Texto fornecido »

══════════════════════════════

Seun Kuti lança seu clipe Black Woman

“Seun Anikulapo Kuti, filho mais novo do lendário músico e ativista nigeriano Fela Kuti, presta homenagem às mulheres pretas em sua música “Black Woman”, última faixa do disco “A long way to the begining” (2014). 

enviado por Pedro Rajão  para o Portal Geledés

A história do afrobeat é definitivamente marcada pela presença feminina. Fela Kuti, líder da banda Afrika 70 (hoje Egypt 80), é muito criticado por suas posições machistas em letras de músicas como ”Lady” e comentários, falas e entrevistas em que fala de sua visão sobre a influência ocidental do feminismo buscando equidade de gênero sob as mulheres africanas, bem como sua rotina sexual com as 27 Queens com as quais era casado.

É claro que contextualizar Fela não diminui o peso de suas frases nem os fatos sobre a sua vida e comportamento. E o que o torna ainda mais interessante enquanto figura humana são suas muitas contradições. Há de se pontuar que o músico cresceu na Nigéria militarista dos anos 1940, vinte anos antes da Nigéria se tornar independente.

Porém, é indiscutível e fundamental a influência de sua mãe, (talvez uma das mais respeitadas feministas do mundo) Funmilayo Kuti e de Sandra Izidore, cantora americana black panther com quem Fela muito aprendeu sobre seus ideiais panafricanistas e através de quem teve seu primeiro contato com o movimento negro americano, em 1969.

══════════════════════════════

Dados apresentados »
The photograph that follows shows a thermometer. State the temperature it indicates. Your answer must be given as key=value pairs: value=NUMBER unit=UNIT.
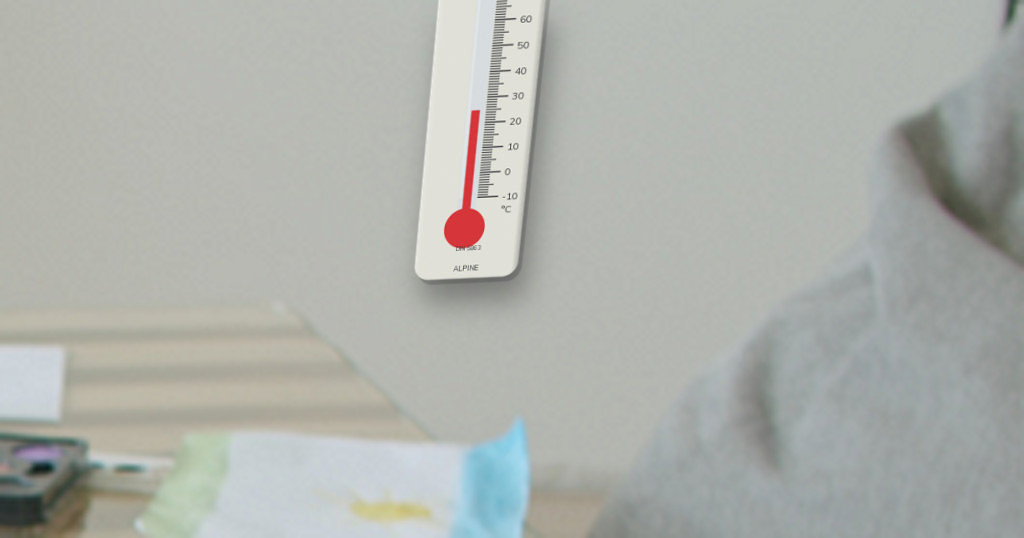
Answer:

══════════════════════════════

Exercício » Dê continuidade ao texto sobre Fela Kuti e o afrobeat, começando logo depois da última frase apresentada. A listagem é um material à parte.

Área de resposta »
Nascido e criado na República da Kalakuta, Seun Kuti recebeu do pai a incumbência de liderar sua banda quando ainda tinha 12 anos. Fica clara a diferença de abordagem do tema com relação a seu pai, quando Seun dedica a música às mulheres negras, falando sobre a beleza do cabelo, cor da pele, atentando para que não se enquadrem em padrões estéticos estrangeiros e da TV. Seun também lembra da força das mulheres negras ao falar do sofrimento físico com agressões e guerras pelas quais são historicamente submetidas. E também fala sobre um problema gravíssimo no continente africano: o branqueamento de pele. O procedimento estético através de um creme (bleeching cream) que fere e queima a pele de muitas mulheres é uma questão de saúde pública na Nigéria. Fela já denunciava o problema no disco Yellow Fever e segundo Seun, usa-se mais hoje do que nos anos 70.

Tive o prazer e responsabilidade de idealizar o projeto. Logo depois convidei Micael Hocherman, o fotógrafo que viajou comigo para a Nigéria e quem mais filmou para o documentário ANIKULAPO. Para que os equipamentos usados fossem os melhores possíveis, nos aliamos à Cadenza Filmes e à Maraberto Filmes, e convidamos o Wagner Novais para somar na direção das personagens.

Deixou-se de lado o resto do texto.